Verilen liste =>
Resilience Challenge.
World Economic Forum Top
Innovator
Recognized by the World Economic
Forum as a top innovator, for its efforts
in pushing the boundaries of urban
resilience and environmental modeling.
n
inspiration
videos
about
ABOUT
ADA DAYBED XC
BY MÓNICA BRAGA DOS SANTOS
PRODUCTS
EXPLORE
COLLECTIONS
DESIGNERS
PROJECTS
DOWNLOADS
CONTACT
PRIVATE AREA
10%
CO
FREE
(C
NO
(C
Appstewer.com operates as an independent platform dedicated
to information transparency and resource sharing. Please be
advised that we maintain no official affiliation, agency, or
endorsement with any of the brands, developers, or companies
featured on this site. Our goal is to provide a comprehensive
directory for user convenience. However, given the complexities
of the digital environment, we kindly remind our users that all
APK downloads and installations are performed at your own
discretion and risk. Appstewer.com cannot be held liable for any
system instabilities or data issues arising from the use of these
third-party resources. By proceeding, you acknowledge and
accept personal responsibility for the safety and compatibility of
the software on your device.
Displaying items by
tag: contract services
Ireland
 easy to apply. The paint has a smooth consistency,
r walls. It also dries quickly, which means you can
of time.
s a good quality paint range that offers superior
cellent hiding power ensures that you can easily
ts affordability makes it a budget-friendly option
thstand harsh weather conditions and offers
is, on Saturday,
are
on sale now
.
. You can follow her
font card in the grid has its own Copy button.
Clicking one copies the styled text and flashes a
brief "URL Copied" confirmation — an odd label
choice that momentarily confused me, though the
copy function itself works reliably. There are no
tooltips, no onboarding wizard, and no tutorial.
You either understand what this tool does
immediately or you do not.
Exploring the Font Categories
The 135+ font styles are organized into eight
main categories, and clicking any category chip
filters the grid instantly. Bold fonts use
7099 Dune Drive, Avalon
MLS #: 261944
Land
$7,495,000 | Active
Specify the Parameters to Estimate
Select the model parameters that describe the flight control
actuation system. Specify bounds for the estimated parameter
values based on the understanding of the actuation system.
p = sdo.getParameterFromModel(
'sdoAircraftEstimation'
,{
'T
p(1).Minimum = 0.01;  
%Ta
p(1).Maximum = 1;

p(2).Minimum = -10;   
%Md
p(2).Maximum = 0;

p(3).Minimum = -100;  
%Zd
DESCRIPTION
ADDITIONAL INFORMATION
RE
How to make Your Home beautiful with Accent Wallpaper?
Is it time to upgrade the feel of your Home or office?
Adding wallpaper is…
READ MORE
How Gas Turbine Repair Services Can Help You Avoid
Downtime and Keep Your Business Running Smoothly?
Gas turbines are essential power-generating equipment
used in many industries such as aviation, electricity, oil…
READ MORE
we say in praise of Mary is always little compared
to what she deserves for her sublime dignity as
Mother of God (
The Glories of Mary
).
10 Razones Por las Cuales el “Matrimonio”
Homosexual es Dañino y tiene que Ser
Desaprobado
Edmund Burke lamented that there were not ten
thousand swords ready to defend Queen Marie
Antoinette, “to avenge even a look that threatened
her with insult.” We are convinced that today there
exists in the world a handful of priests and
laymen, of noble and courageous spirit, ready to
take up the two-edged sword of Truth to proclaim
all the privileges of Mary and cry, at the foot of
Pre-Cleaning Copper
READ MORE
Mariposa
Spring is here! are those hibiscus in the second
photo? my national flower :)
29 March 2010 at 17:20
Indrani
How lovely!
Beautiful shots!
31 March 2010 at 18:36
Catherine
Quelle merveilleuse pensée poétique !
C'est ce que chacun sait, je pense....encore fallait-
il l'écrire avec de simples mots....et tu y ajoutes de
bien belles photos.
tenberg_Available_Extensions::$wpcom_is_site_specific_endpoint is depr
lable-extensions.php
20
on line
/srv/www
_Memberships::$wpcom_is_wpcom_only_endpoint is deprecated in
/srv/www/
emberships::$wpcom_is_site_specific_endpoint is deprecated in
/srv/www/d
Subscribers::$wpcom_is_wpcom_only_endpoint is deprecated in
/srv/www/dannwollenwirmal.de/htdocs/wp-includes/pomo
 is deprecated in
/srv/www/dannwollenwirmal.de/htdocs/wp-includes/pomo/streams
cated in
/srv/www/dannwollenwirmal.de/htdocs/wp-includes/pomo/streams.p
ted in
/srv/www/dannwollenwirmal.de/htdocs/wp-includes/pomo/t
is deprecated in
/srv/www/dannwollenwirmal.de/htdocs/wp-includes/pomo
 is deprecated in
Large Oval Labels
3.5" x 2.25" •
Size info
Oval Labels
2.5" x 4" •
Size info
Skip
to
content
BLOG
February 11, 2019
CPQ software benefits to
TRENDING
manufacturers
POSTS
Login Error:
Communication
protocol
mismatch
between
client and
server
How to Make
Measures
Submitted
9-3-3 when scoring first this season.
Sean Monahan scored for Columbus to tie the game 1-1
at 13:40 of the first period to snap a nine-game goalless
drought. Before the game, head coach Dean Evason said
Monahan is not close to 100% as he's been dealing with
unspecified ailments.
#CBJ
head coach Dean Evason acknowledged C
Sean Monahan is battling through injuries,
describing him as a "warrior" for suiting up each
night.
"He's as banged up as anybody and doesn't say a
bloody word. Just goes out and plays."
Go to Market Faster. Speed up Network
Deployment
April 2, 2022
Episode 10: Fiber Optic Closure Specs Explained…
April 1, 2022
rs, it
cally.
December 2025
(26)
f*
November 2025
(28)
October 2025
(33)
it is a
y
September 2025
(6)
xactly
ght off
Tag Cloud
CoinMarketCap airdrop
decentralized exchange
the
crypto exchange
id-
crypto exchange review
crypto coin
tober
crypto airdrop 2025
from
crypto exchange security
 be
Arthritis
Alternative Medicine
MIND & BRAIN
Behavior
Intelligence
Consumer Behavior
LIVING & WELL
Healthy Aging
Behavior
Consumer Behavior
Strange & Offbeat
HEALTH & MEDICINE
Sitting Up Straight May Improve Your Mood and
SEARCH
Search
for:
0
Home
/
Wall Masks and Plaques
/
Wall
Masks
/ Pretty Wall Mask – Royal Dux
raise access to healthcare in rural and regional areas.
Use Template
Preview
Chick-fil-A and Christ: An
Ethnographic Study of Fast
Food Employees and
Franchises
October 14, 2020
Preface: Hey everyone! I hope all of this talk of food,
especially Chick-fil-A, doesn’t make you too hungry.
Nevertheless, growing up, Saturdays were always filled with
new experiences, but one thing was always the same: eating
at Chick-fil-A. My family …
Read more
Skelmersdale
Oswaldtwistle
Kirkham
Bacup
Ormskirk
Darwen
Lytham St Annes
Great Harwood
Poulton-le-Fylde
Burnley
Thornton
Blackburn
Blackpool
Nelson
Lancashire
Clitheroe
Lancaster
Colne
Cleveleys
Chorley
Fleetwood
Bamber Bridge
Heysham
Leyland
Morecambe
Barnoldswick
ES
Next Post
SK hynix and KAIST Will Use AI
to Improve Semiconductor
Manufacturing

Yapılacak iş => Lütfen yukarıdaki listedeki bütün satırları hiçbir değişiklik yapmadan olduğu gibi çıktı olarak ver.

Alıştırma çıktısı =>
Resilience Challenge.
World Economic Forum Top
Innovator
Recognized by the World Economic
Forum as a top innovator, for its efforts
in pushing the boundaries of urban
resilience and environmental modeling.
n
inspiration
videos
about
ABOUT
ADA DAYBED XC
BY MÓNICA BRAGA DOS SANTOS
PRODUCTS
EXPLORE
COLLECTIONS
DESIGNERS
PROJECTS
DOWNLOADS
CONTACT
PRIVATE AREA
10%
CO
FREE
(C
NO
(C
Appstewer.com operates as an independent platform dedicated
to information transparency and resource sharing. Please be
advised that we maintain no official affiliation, agency, or
endorsement with any of the brands, developers, or companies
featured on this site. Our goal is to provide a comprehensive
directory for user convenience. However, given the complexities
of the digital environment, we kindly remind our users that all
APK downloads and installations are performed at your own
discretion and risk. Appstewer.com cannot be held liable for any
system instabilities or data issues arising from the use of these
third-party resources. By proceeding, you acknowledge and
accept personal responsibility for the safety and compatibility of
the software on your device.
Displaying items by
tag: contract services
Ireland
 easy to apply. The paint has a smooth consistency,
r walls. It also dries quickly, which means you can
of time.
s a good quality paint range that offers superior
cellent hiding power ensures that you can easily
ts affordability makes it a budget-friendly option
thstand harsh weather conditions and offers
is, on Saturday,
are
on sale now
.
. You can follow her
font card in the grid has its own Copy button.
Clicking one copies the styled text and flashes a
brief "URL Copied" confirmation — an odd label
choice that momentarily confused me, though the
copy function itself works reliably. There are no
tooltips, no onboarding wizard, and no tutorial.
You either understand what this tool does
immediately or you do not.
Exploring the Font Categories
The 135+ font styles are organized into eight
main categories, and clicking any category chip
filters the grid instantly. Bold fonts use
7099 Dune Drive, Avalon
MLS #: 261944
Land
$7,495,000 | Active
Specify the Parameters to Estimate
Select the model parameters that describe the flight control
actuation system. Specify bounds for the estimated parameter
values based on the understanding of the actuation system.
p = sdo.getParameterFromModel(
'sdoAircraftEstimation'
,{
'T
p(1).Minimum = 0.01;  
%Ta
p(1).Maximum = 1;

p(2).Minimum = -10;   
%Md
p(2).Maximum = 0;

p(3).Minimum = -100;  
%Zd
DESCRIPTION
ADDITIONAL INFORMATION
RE
How to make Your Home beautiful with Accent Wallpaper?
Is it time to upgrade the feel of your Home or office?
Adding wallpaper is…
READ MORE
How Gas Turbine Repair Services Can Help You Avoid
Downtime and Keep Your Business Running Smoothly?
Gas turbines are essential power-generating equipment
used in many industries such as aviation, electricity, oil…
READ MORE
we say in praise of Mary is always little compared
to what she deserves for her sublime dignity as
Mother of God (
The Glories of Mary
).
10 Razones Por las Cuales el “Matrimonio”
Homosexual es Dañino y tiene que Ser
Desaprobado
Edmund Burke lamented that there were not ten
thousand swords ready to defend Queen Marie
Antoinette, “to avenge even a look that threatened
her with insult.” We are convinced that today there
exists in the world a handful of priests and
laymen, of noble and courageous spirit, ready to
take up the two-edged sword of Truth to proclaim
all the privileges of Mary and cry, at the foot of
Pre-Cleaning Copper
READ MORE
Mariposa
Spring is here! are those hibiscus in the second
photo? my national flower :)
29 March 2010 at 17:20
Indrani
How lovely!
Beautiful shots!
31 March 2010 at 18:36
Catherine
Quelle merveilleuse pensée poétique !
C'est ce que chacun sait, je pense....encore fallait-
il l'écrire avec de simples mots....et tu y ajoutes de
bien belles photos.
tenberg_Available_Extensions::$wpcom_is_site_specific_endpoint is depr
lable-extensions.php
20
on line
/srv/www
_Memberships::$wpcom_is_wpcom_only_endpoint is deprecated in
/srv/www/
emberships::$wpcom_is_site_specific_endpoint is deprecated in
/srv/www/d
Subscribers::$wpcom_is_wpcom_only_endpoint is deprecated in
/srv/www/dannwollenwirmal.de/htdocs/wp-includes/pomo
 is deprecated in
/srv/www/dannwollenwirmal.de/htdocs/wp-includes/pomo/streams
cated in
/srv/www/dannwollenwirmal.de/htdocs/wp-includes/pomo/streams.p
ted in
/srv/www/dannwollenwirmal.de/htdocs/wp-includes/pomo/t
is deprecated in
/srv/www/dannwollenwirmal.de/htdocs/wp-includes/pomo
 is deprecated in
Large Oval Labels
3.5" x 2.25" •
Size info
Oval Labels
2.5" x 4" •
Size info
Skip
to
content
BLOG
February 11, 2019
CPQ software benefits to
TRENDING
manufacturers
POSTS
Login Error:
Communication
protocol
mismatch
between
client and
server
How to Make
Measures
Submitted
9-3-3 when scoring first this season.
Sean Monahan scored for Columbus to tie the game 1-1
at 13:40 of the first period to snap a nine-game goalless
drought. Before the game, head coach Dean Evason said
Monahan is not close to 100% as he's been dealing with
unspecified ailments.
#CBJ
head coach Dean Evason acknowledged C
Sean Monahan is battling through injuries,
describing him as a "warrior" for suiting up each
night.
"He's as banged up as anybody and doesn't say a
bloody word. Just goes out and plays."
Go to Market Faster. Speed up Network
Deployment
April 2, 2022
Episode 10: Fiber Optic Closure Specs Explained…
April 1, 2022
rs, it
cally.
December 2025
(26)
f*
November 2025
(28)
October 2025
(33)
it is a
y
September 2025
(6)
xactly
ght off
Tag Cloud
CoinMarketCap airdrop
decentralized exchange
the
crypto exchange
id-
crypto exchange review
crypto coin
tober
crypto airdrop 2025
from
crypto exchange security
 be
Arthritis
Alternative Medicine
MIND & BRAIN
Behavior
Intelligence
Consumer Behavior
LIVING & WELL
Healthy Aging
Behavior
Consumer Behavior
Strange & Offbeat
HEALTH & MEDICINE
Sitting Up Straight May Improve Your Mood and
SEARCH
Search
for:
0
Home
/
Wall Masks and Plaques
/
Wall
Masks
/ Pretty Wall Mask – Royal Dux
raise access to healthcare in rural and regional areas.
Use Template
Preview
Chick-fil-A and Christ: An
Ethnographic Study of Fast
Food Employees and
Franchises
October 14, 2020
Preface: Hey everyone! I hope all of this talk of food,
especially Chick-fil-A, doesn’t make you too hungry.
Nevertheless, growing up, Saturdays were always filled with
new experiences, but one thing was always the same: eating
at Chick-fil-A. My family …
Read more
Skelmersdale
Oswaldtwistle
Kirkham
Bacup
Ormskirk
Darwen
Lytham St Annes
Great Harwood
Poulton-le-Fylde
Burnley
Thornton
Blackburn
Blackpool
Nelson
Lancashire
Clitheroe
Lancaster
Colne
Cleveleys
Chorley
Fleetwood
Bamber Bridge
Heysham
Leyland
Morecambe
Barnoldswick
ES
Next Post
SK hynix and KAIST Will Use AI
to Improve Semiconductor
Manufacturing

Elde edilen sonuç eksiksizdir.